Tuesday, March 27, 2007
leaping from the 19th to the 21st century and bypassing the 20th altogether..
Today’s Guardian editorial is worth reading, in particular the final paragraph..
That final paragraph
Yesterday it almost felt as if Northern Ireland politics was suddenly leaping from the 19th to the 21st century and bypassing the 20th altogether. Long experience - and the personalities involved - nevertheless counsels caution. Yesterday, not May 8, was supposed to be the date when Northern Ireland’s two big parties began to work together in a devolved government. No agreement by March 26, no devolution, said the law passed by Westminster last year. In the end, not for the first time but hopefully for the last, the law in Ulster took second place to politics. As a result Mr Paisley can display another concession to his own sceptics. But it would be naive to think that yesterday marked the end of brinkmanship. There will still be spats and standoffs aplenty to try the patience. It was a day to remember, but still a day for two hearty cheers rather than the full-throated three.
The 20th Century risks being a closed, and sealed, book with only précises of selected chapters being made available.
Pete Baker @ 10:04 AM
mickhall: “Your continuos praise for southern Rhodesia, as I said not only ignores the majority of the peoples appalling standards of living etc within the country at the time, but borders on either racism or provocation, probably the latter. “
Beg pardon? Criticism of Zimbabwe does not equate to praise of Rhodesia, any more than pointing out the squandered opportunity Mugabe has botched in an attempt to be Zimbabwe’s dictator for life is praise for European colonialism in Africa. Your cries of “racism” is just a clumsy effort to silence criticism of the corrupt government of the continent. It does not take an economic genius to recognize the advantages of scale. Bad governance is bad governance, regardless of the practioners.
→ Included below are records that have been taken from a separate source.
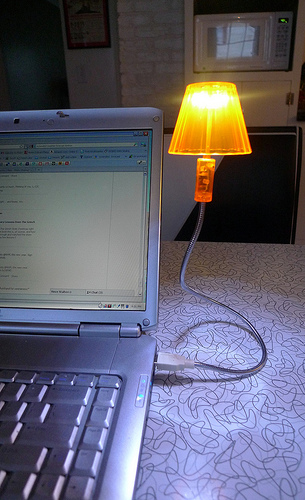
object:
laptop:
[1, 105, 165, 498]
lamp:
[156, 81, 266, 378]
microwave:
[194, 12, 297, 74]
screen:
[1, 129, 154, 310]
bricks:
[117, 1, 186, 128]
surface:
[131, 239, 304, 499]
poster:
[62, 0, 111, 49]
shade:
[167, 81, 251, 156]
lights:
[137, 375, 149, 409]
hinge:
[77, 322, 122, 340]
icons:
[0, 131, 153, 310]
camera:
[14, 118, 21, 125]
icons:
[96, 302, 131, 311]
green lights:
[279, 18, 289, 24]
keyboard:
[1, 368, 124, 499]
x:
[142, 129, 150, 137]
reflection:
[193, 14, 272, 67]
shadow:
[172, 317, 259, 351]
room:
[0, 0, 304, 500]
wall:
[0, 1, 185, 129]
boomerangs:
[133, 241, 305, 500]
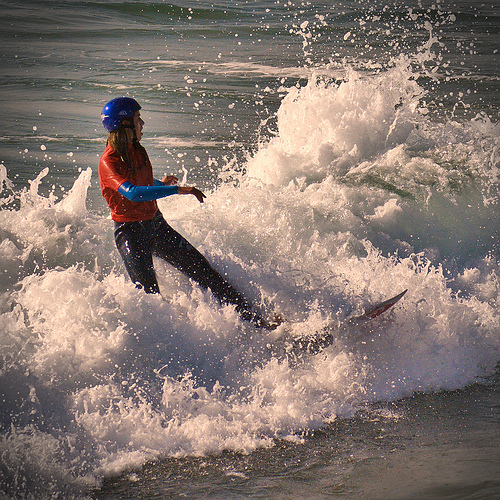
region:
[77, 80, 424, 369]
Woman surfing in the ocean.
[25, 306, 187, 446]
White water from the wave crashing.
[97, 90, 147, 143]
Blue safety helmet on top of the woman's head.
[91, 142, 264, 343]
Woman wearing a wetsuit for warmth.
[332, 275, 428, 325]
Nose of the surfboard coming out of the water.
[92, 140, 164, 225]
Woman wearing a red shirt over the wet suit.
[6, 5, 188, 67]
Green ocean water in the background.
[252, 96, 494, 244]
Wave crashing close to the shore.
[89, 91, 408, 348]
Woman standing on her surfboard.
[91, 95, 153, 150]
Woman with her mouth open.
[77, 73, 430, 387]
Person on a surfboard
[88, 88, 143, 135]
Blue safety helmet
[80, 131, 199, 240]
Orange shirt with blue underneath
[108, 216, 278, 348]
Black wet suit bottoms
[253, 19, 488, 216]
Water splashing in the air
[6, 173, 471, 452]
White foamy water from wave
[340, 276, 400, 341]
Tip of surfboard is white and red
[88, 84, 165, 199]
Person has long hair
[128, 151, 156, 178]
Black lettering on orange shirt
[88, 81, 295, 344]
Surfer wearing orange and black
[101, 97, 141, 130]
a blue safety helmet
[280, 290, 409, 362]
a surfboard in the white water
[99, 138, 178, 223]
an orange a blue wetsuit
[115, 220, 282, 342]
dark wetsuit pants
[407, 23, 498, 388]
white water splash from the wake of a boat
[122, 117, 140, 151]
black straps from a helmet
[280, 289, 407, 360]
a red water ski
As for the state of the average African in Zimbabwe, if you look at most measures, such as inflation (up to 1700%) and life expectancy (crashing down to 37 years today), in the case of Zimbabwe, a case could be made. Again, this is not praise for Rhodesia, but a look at the statistics, pre and post liberation.
mickhall: “Your correct about the Ukrainians and Finns but I never said otherwise, you could have added the Baltic states, what I said was the Russian revolution was a progressive and beneficial event”
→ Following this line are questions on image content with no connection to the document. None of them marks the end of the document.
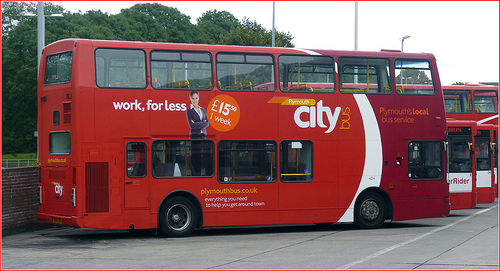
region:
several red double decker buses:
[42, 33, 498, 237]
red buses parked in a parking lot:
[46, 53, 496, 237]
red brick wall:
[6, 158, 35, 228]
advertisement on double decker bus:
[105, 89, 351, 141]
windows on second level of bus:
[91, 54, 424, 96]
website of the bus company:
[190, 178, 270, 198]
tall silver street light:
[27, 0, 53, 100]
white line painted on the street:
[334, 216, 484, 269]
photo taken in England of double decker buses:
[12, 20, 482, 259]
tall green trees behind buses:
[9, 1, 305, 147]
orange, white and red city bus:
[36, 36, 453, 238]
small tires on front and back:
[158, 186, 395, 236]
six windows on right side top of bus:
[91, 46, 439, 96]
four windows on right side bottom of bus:
[117, 137, 317, 186]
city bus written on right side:
[292, 99, 351, 136]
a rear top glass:
[40, 48, 76, 89]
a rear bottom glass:
[47, 129, 76, 158]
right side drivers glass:
[406, 137, 446, 183]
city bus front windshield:
[443, 139, 453, 184]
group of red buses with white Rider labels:
[253, 80, 498, 210]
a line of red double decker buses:
[31, 26, 498, 238]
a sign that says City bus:
[285, 94, 353, 133]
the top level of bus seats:
[40, 40, 443, 118]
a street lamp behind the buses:
[398, 33, 410, 48]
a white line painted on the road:
[331, 201, 496, 269]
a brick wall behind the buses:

But it wasn’t, because you artificially cherry-pick the results of the event, trying to edit out Stalin from the results of the revolution. One could argue a great many things were “progressive and benefical” if they were allowed a great eraser to remove certain events and consequences from consideration.
The revolution led to starvation even under the relatively more benevolent Lenin, following into an openly totalitarian Stalin, who killed millions in his purges and his engineered starvations. His lunacy has echos even unto the present, with Russians trying to argue that the Baltic states joined the USSR voluntarily in 1940. He was followed, in turn, by a collection of apparatchiks until the system collapsed under its own weight as a failed experiment.
Social democracy owes a far greater debt to the United States security guarantee, which allowed most of the NATO nations, along with a few associated free-loaders, to experiment with socialistic policies by reducing their military spending.
mickhall: “The problem we have on Slugger is that no one blogs from a left wing socialist/communist perspective, thus arguments/debates like this can only come about by going off thread, which is a shame
Must go for now, enjoyed our debate, cheers.”
Keep the flags of discontent flying, mickhall.